Please return every line from the entries that has the string "lines" in it.
== Segment start ==
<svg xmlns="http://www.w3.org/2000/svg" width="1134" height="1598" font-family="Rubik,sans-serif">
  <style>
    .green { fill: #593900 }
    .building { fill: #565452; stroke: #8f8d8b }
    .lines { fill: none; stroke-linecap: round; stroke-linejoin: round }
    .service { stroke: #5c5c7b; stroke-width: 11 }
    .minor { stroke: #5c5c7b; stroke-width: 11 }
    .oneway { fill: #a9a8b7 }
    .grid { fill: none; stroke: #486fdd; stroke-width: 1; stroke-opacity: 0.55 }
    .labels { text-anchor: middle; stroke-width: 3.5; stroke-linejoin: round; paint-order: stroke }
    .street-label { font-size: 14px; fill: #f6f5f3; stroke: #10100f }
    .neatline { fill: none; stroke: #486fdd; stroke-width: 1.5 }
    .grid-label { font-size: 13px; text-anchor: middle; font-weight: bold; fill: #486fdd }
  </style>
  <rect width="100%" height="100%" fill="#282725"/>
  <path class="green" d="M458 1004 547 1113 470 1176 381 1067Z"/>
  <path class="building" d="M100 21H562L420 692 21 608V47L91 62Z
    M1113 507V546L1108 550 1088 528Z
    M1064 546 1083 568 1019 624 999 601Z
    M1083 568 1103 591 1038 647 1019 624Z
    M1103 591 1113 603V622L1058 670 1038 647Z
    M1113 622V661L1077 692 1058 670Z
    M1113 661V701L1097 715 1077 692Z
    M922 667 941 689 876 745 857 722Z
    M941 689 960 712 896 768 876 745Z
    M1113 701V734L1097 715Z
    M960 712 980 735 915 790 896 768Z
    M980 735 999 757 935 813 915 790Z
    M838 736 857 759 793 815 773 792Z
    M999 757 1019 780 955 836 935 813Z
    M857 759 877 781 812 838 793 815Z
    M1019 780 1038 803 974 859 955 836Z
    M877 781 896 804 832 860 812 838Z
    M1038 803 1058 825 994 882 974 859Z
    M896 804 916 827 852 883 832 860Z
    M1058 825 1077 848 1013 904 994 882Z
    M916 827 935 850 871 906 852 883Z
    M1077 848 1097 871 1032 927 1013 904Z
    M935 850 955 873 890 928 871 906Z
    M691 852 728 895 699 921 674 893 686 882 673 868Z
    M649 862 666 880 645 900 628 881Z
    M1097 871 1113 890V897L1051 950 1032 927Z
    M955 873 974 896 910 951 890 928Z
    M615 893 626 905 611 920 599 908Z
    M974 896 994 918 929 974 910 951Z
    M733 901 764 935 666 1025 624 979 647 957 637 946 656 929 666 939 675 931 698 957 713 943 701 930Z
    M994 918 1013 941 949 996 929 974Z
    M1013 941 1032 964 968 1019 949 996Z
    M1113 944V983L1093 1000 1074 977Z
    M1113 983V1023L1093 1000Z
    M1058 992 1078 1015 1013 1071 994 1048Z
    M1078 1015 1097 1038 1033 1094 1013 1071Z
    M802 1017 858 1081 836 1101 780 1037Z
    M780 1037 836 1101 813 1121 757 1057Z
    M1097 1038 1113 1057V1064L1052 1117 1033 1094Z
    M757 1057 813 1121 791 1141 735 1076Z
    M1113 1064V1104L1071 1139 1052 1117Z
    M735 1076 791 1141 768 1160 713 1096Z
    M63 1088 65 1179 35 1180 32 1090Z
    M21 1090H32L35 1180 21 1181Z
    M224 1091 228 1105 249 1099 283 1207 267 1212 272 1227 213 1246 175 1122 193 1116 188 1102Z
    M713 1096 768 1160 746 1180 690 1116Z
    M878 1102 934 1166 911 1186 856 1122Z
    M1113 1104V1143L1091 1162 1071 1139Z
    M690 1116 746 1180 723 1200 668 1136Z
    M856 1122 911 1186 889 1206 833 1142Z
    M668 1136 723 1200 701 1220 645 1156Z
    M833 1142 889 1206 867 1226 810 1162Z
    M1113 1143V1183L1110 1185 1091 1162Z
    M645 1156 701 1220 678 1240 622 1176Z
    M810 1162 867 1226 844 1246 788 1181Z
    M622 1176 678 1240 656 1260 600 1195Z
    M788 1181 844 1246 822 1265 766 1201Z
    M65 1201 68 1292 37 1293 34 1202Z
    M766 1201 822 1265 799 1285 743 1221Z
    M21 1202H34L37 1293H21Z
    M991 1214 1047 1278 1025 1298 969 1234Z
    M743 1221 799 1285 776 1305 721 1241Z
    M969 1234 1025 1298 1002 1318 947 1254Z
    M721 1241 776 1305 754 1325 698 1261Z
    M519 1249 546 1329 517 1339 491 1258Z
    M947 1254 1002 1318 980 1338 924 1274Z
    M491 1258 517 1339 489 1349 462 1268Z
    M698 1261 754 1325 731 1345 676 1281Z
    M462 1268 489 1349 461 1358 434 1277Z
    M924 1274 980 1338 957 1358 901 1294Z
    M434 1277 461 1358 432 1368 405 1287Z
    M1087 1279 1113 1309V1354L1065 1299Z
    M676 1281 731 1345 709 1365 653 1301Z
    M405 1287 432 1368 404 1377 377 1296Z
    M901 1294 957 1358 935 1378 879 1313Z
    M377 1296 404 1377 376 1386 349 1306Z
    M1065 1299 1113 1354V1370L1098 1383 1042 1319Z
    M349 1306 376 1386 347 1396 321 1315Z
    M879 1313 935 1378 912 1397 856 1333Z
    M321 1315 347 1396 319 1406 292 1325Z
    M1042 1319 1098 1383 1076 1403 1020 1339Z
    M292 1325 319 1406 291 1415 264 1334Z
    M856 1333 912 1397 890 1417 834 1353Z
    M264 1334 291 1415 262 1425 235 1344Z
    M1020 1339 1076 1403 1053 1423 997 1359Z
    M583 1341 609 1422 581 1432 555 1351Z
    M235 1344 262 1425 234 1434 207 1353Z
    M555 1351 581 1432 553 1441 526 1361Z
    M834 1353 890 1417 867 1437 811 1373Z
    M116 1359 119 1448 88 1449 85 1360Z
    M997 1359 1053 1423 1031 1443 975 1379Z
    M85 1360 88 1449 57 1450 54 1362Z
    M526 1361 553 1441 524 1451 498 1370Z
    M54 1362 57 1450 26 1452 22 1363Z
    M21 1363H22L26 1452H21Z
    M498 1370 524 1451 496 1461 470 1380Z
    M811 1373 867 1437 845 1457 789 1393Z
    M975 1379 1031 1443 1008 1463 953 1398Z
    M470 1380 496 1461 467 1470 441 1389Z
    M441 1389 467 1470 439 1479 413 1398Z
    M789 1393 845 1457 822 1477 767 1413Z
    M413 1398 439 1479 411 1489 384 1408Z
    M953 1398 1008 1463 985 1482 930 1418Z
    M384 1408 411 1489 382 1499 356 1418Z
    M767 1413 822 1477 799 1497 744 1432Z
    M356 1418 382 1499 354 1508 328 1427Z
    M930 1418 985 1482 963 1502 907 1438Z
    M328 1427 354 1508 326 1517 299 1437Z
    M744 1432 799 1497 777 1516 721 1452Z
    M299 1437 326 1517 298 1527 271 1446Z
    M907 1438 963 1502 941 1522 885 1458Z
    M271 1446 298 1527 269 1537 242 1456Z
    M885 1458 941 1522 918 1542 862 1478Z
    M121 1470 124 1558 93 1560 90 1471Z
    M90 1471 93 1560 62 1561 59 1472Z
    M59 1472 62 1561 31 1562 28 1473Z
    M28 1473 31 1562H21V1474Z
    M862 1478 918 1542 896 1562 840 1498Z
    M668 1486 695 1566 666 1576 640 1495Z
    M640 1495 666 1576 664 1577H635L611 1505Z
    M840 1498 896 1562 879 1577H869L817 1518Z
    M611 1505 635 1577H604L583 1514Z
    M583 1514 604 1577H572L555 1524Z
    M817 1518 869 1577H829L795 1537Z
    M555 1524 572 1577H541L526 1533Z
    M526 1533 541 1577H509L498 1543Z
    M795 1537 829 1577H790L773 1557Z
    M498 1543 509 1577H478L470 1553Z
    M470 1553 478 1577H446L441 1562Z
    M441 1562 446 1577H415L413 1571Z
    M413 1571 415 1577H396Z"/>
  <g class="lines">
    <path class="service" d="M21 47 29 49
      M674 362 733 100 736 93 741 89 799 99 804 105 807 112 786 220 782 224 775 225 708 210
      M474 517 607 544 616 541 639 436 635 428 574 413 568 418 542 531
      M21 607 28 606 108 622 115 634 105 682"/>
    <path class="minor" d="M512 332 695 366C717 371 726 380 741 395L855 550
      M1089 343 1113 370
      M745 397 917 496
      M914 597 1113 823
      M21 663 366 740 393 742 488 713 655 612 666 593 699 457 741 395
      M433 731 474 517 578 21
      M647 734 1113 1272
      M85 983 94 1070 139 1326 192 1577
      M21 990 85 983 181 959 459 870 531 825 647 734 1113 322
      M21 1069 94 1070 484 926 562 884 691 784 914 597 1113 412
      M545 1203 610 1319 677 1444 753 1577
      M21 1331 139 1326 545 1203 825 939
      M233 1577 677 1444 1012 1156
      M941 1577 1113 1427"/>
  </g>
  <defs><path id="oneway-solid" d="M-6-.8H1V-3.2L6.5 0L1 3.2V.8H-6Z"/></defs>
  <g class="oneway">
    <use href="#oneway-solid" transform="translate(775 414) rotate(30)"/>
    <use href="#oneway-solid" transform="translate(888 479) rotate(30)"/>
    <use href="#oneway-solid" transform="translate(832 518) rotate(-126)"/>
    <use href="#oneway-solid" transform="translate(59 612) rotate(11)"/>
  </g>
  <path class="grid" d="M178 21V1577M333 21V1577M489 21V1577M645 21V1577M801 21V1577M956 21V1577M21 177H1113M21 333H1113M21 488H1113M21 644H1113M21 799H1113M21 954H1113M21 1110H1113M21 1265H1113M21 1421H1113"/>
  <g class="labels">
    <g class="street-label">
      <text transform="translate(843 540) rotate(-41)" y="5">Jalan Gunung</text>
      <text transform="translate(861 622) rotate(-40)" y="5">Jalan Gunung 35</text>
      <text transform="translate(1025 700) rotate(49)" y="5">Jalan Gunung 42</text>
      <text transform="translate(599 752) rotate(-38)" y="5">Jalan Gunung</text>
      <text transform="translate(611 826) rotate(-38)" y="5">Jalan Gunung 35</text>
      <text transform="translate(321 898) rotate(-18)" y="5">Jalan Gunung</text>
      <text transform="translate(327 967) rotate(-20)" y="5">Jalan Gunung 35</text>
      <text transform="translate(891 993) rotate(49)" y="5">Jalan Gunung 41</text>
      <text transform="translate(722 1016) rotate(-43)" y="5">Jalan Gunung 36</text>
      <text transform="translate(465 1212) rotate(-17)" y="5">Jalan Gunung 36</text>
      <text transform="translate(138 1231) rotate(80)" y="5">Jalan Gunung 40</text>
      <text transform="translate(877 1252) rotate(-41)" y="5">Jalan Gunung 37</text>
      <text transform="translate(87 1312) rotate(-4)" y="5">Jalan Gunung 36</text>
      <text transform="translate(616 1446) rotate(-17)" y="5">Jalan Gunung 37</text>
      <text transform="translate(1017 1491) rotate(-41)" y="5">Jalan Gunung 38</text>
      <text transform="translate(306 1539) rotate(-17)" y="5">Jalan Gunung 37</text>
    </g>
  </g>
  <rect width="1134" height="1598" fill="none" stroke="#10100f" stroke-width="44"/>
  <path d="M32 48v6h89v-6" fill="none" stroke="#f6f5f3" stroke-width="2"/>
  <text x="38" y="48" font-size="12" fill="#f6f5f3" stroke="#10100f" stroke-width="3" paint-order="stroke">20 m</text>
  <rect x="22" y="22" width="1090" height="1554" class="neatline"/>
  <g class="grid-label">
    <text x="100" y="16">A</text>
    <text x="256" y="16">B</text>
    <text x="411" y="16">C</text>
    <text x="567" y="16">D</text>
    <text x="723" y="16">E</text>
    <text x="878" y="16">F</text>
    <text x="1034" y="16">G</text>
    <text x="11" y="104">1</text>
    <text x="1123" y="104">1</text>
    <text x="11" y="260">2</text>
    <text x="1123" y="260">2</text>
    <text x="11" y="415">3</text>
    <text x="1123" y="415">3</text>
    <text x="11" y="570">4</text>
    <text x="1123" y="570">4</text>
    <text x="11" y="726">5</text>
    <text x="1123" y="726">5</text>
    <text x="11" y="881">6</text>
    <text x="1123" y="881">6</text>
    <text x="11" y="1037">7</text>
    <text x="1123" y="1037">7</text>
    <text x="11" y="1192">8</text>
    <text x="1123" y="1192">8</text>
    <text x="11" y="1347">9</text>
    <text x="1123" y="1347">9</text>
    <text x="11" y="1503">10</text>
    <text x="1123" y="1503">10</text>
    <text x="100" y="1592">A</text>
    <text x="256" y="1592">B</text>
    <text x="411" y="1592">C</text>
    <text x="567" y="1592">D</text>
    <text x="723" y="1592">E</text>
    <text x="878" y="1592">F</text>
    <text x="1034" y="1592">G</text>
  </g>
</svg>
== Segment end ==
### WRITTEN SOLUTION
    .lines { fill: none; stroke-linecap: round; stroke-linejoin: round }
  <g class="lines">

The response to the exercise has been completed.